**SUPPLIED DATA**
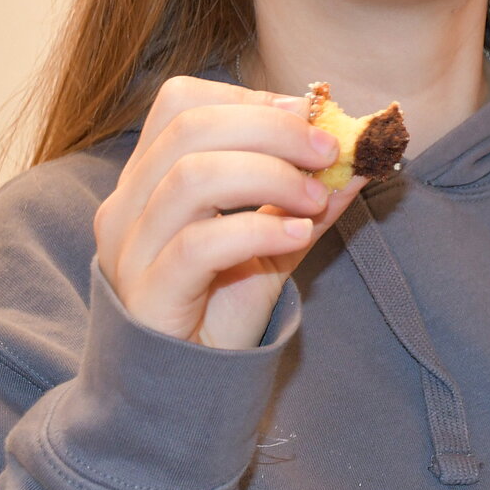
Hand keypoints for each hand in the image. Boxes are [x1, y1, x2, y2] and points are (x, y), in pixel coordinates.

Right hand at [94, 76, 360, 349]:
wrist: (188, 390)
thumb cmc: (221, 308)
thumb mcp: (273, 241)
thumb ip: (309, 197)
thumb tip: (363, 156)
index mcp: (148, 177)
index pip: (181, 103)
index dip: (249, 99)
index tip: (308, 113)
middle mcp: (127, 205)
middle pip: (190, 128)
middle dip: (271, 129)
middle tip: (328, 150)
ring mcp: (130, 250)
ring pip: (192, 176)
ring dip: (270, 176)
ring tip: (316, 199)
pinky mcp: (147, 296)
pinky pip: (198, 244)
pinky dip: (257, 229)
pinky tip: (297, 234)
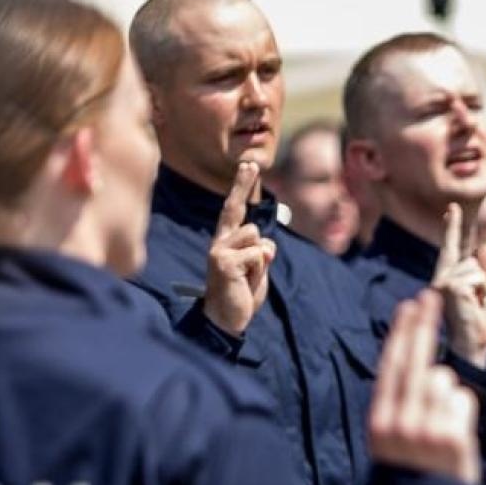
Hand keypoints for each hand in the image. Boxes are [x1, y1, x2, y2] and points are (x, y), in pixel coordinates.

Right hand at [203, 161, 276, 335]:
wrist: (225, 320)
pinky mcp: (223, 262)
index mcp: (226, 241)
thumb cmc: (241, 294)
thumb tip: (267, 245)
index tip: (248, 165)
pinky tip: (245, 281)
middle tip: (250, 188)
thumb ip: (262, 253)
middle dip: (248, 205)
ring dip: (261, 261)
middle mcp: (219, 241)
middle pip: (242, 215)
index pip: (233, 209)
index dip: (241, 187)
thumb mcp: (256, 269)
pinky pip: (258, 254)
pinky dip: (259, 270)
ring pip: (256, 238)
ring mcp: (218, 250)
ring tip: (248, 277)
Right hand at [368, 291, 481, 484]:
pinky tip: (455, 439)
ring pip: (443, 379)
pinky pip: (462, 400)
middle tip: (431, 297)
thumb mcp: (393, 440)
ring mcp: (426, 429)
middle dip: (423, 324)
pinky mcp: (452, 437)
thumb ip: (402, 404)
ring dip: (448, 395)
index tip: (410, 305)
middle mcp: (399, 421)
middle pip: (415, 359)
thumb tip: (427, 365)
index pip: (391, 365)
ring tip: (442, 429)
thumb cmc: (413, 474)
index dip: (403, 332)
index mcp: (379, 420)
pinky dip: (463, 412)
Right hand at [431, 202, 485, 368]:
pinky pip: (477, 277)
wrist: (473, 349)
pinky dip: (483, 291)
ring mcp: (442, 281)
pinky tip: (472, 305)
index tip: (452, 208)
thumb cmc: (480, 328)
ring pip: (476, 268)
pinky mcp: (448, 286)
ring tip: (474, 307)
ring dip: (484, 288)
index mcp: (450, 280)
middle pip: (472, 260)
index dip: (453, 227)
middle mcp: (441, 278)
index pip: (452, 248)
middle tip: (476, 304)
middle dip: (483, 281)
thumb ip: (485, 273)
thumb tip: (483, 247)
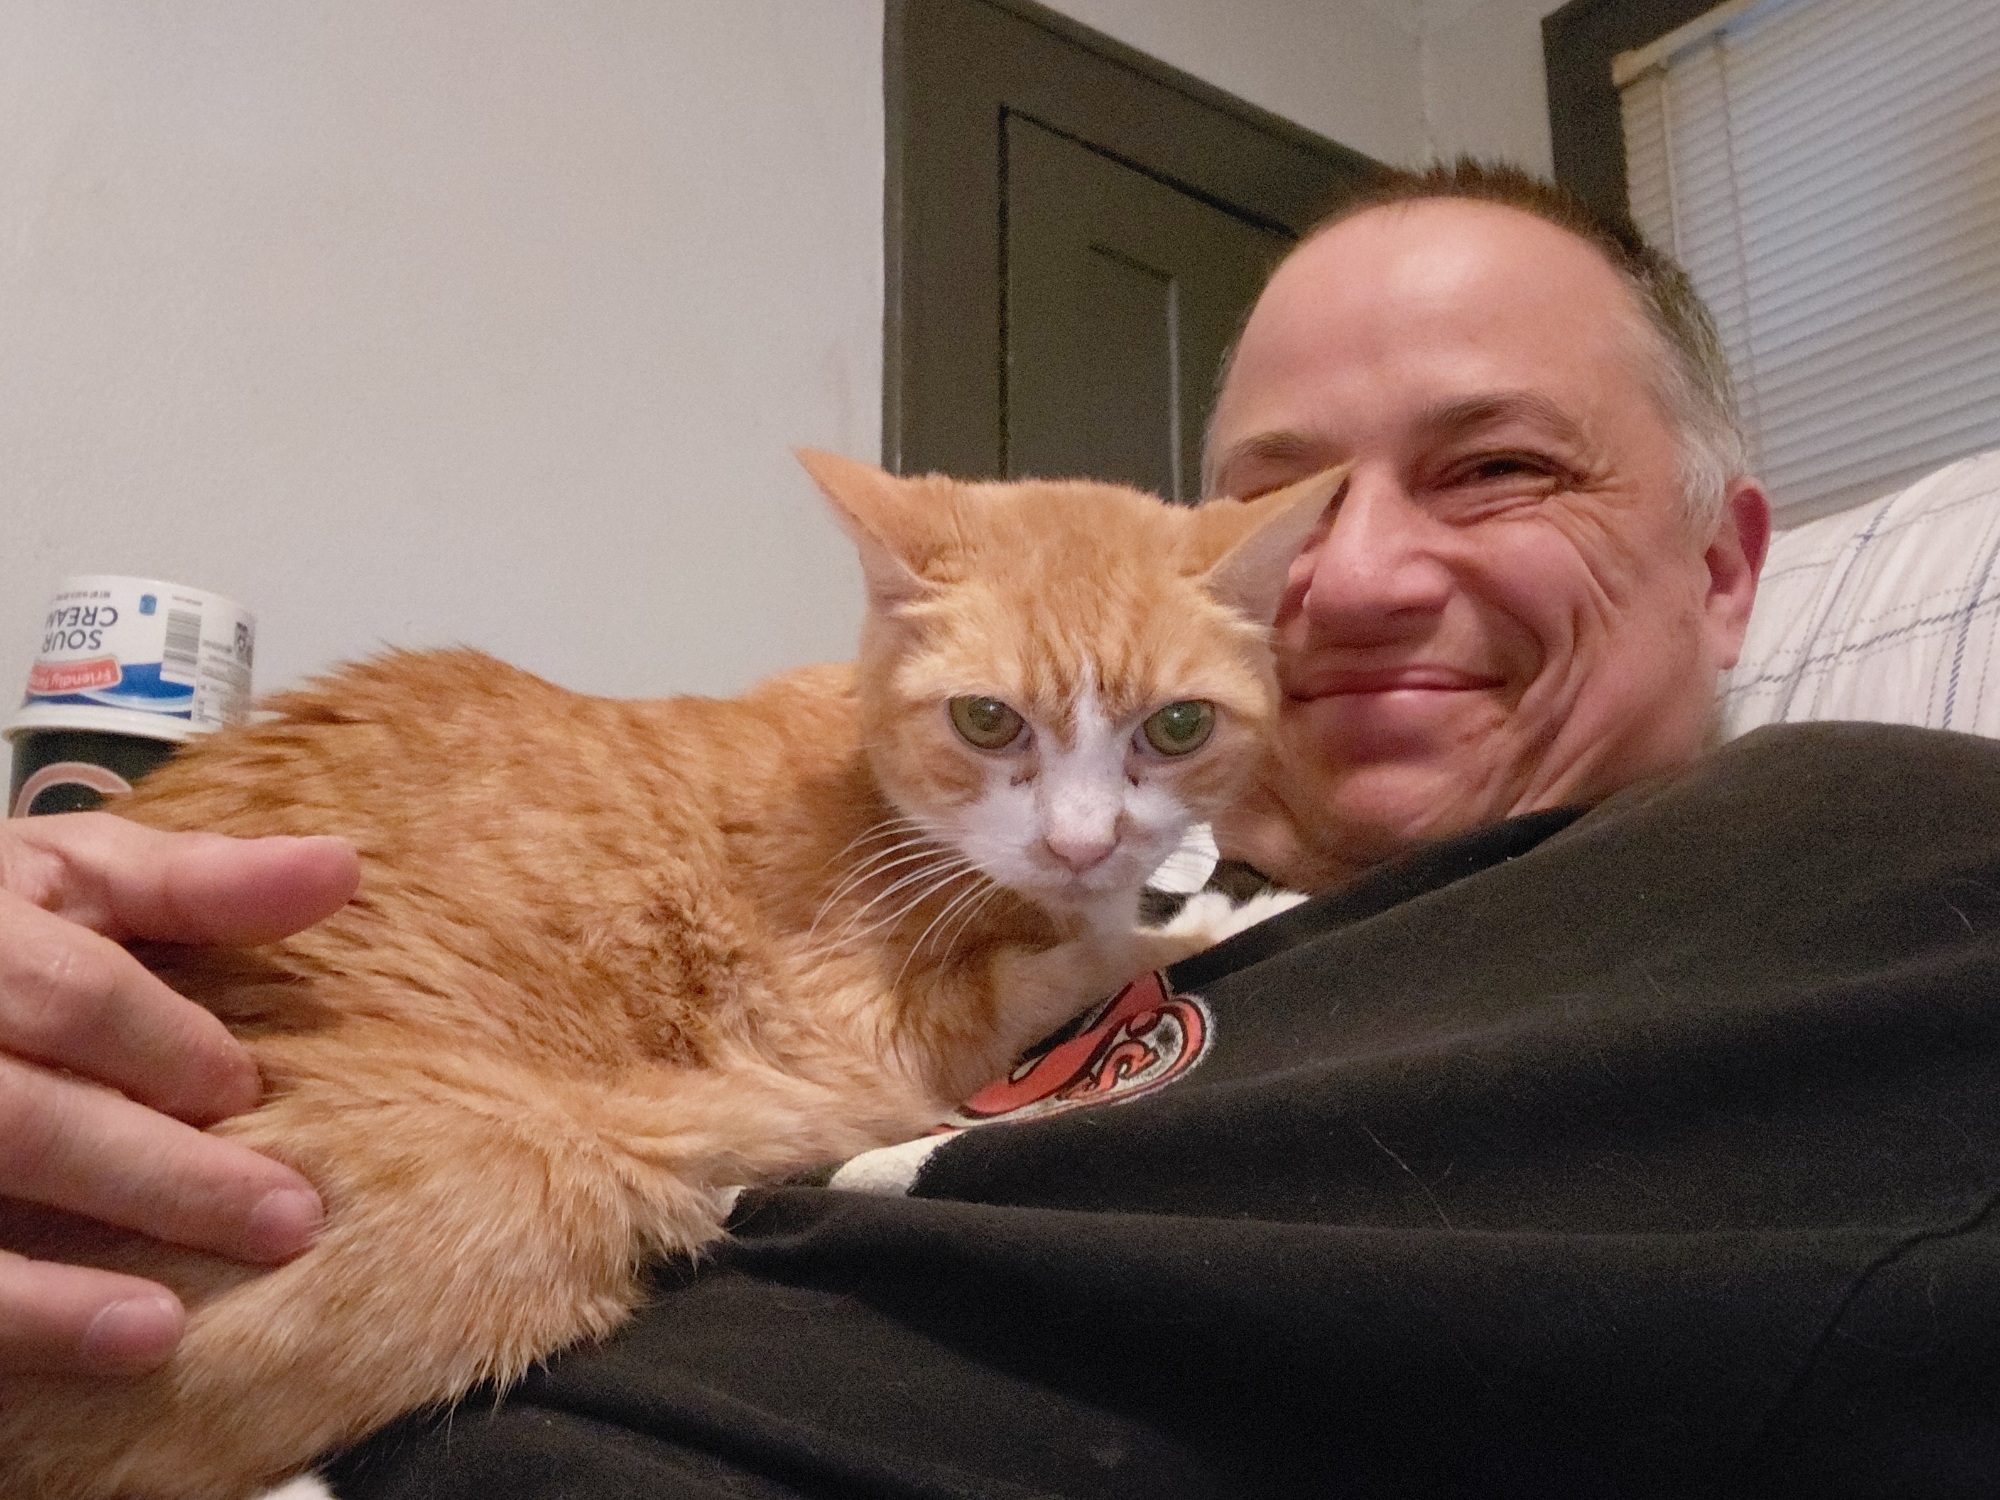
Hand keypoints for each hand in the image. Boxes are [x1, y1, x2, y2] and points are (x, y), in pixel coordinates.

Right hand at [0, 813, 358, 1375]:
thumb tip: (340, 870)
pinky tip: (92, 1352)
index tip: (250, 1094)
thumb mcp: (69, 877)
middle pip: (23, 1119)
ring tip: (161, 1329)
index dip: (169, 1049)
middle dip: (157, 1174)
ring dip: (51, 1288)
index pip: (72, 996)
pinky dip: (11, 1321)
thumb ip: (195, 882)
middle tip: (287, 1220)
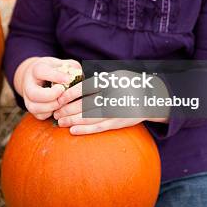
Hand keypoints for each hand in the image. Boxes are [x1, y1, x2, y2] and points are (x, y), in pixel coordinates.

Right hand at [21, 57, 82, 119]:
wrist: (37, 77)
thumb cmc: (53, 69)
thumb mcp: (62, 64)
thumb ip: (71, 67)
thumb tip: (78, 75)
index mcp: (36, 69)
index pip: (41, 72)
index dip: (56, 76)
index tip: (68, 79)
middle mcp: (28, 84)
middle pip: (34, 94)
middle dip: (51, 95)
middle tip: (62, 91)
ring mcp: (27, 98)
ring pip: (35, 107)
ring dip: (52, 106)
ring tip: (62, 101)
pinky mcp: (31, 108)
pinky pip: (40, 115)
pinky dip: (50, 113)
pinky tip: (58, 107)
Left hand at [52, 69, 169, 133]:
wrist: (150, 98)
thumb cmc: (128, 84)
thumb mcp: (116, 75)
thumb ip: (98, 80)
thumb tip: (73, 84)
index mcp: (111, 81)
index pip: (86, 87)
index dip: (70, 94)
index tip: (59, 98)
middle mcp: (114, 95)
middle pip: (85, 103)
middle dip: (67, 109)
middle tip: (55, 112)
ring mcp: (116, 110)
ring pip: (90, 117)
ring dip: (72, 120)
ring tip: (60, 121)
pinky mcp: (119, 122)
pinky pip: (99, 127)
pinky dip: (85, 130)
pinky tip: (73, 131)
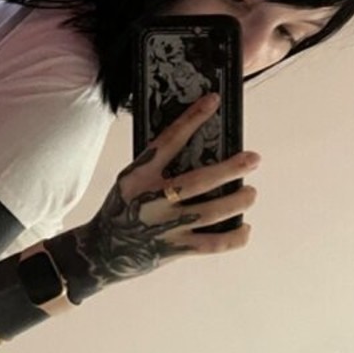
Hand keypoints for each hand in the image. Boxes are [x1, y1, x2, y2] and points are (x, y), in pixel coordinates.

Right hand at [47, 94, 258, 301]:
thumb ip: (157, 170)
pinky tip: (245, 227)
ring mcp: (165, 227)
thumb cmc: (120, 209)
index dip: (191, 119)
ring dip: (238, 201)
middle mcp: (152, 200)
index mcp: (138, 176)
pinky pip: (212, 244)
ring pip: (212, 212)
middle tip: (254, 158)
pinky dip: (235, 237)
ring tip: (251, 192)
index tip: (212, 101)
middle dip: (231, 169)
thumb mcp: (130, 181)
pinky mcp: (174, 249)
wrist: (99, 251)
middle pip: (199, 182)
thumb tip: (201, 156)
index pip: (168, 141)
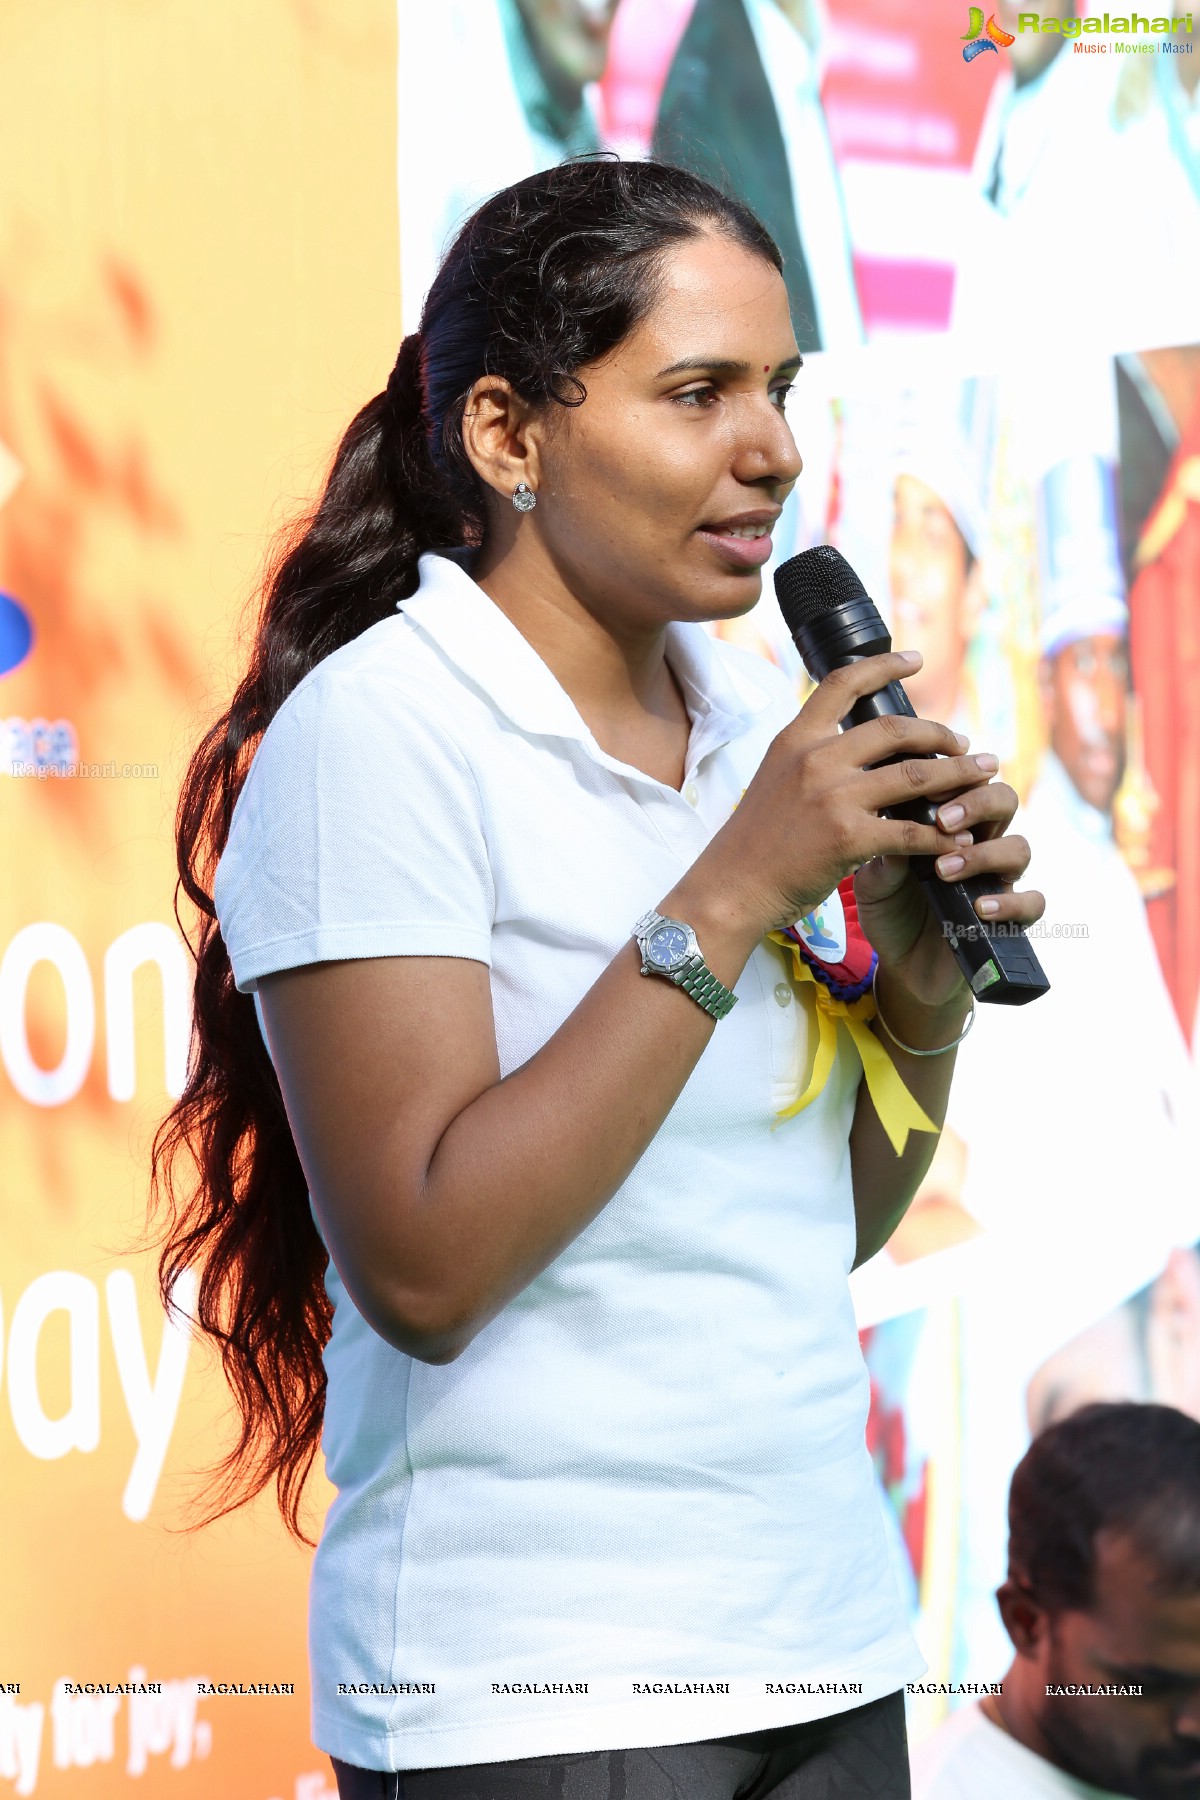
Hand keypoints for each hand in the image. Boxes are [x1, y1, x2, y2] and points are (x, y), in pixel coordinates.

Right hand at [691, 653, 1011, 937]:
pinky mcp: (848, 839)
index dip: (884, 665)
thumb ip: (809, 758)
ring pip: (916, 774)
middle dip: (940, 733)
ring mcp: (832, 797)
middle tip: (965, 744)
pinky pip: (912, 831)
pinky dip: (941, 835)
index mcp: (795, 740)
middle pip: (894, 728)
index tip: (915, 659)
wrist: (729, 888)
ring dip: (958, 775)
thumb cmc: (753, 843)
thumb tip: (852, 747)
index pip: (843, 683)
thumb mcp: (773, 780)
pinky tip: (958, 840)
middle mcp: (815, 759)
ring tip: (982, 776)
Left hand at [854, 752, 1044, 1013]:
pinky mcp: (1009, 918)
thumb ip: (882, 852)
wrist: (901, 964)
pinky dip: (1010, 903)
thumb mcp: (874, 880)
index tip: (925, 781)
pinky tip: (980, 908)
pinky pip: (1032, 903)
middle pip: (1004, 799)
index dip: (953, 773)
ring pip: (1020, 848)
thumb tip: (889, 821)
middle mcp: (980, 844)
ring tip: (944, 870)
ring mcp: (997, 879)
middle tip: (943, 818)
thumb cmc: (889, 910)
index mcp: (950, 825)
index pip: (965, 781)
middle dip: (978, 801)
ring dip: (984, 854)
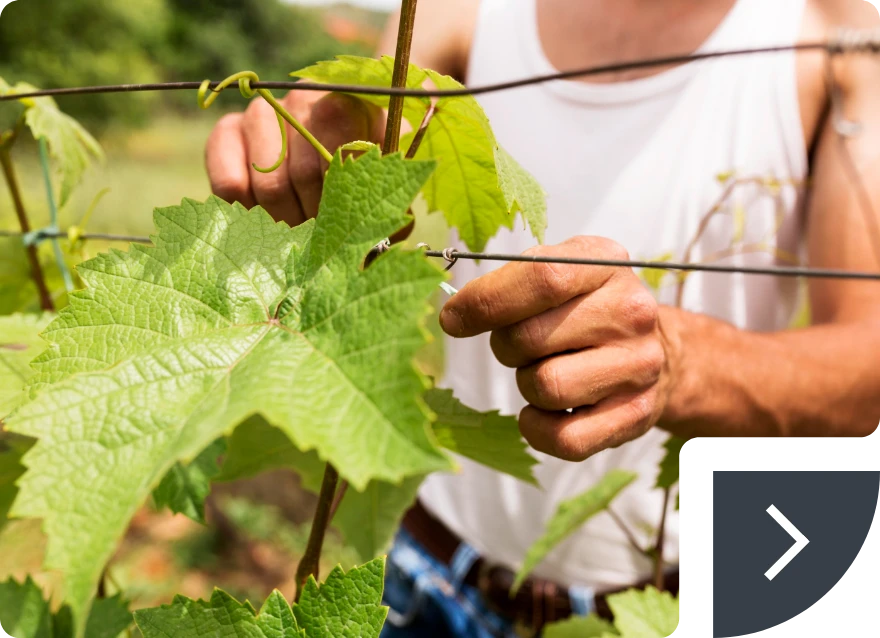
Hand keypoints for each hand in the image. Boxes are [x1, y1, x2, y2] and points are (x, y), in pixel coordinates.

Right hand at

**REQUIREMENT**
Copy out each line of the data in which the word "wrist" appears.

**FINISHED TASK**
wrist: (188, 390)
wrist: (225, 320)
wrist: (473, 349)
wrist: (37, 77)
wrist: (150, 98)
wrist: (99, 251)
wrist: (729, 888)
wrist: (901, 964)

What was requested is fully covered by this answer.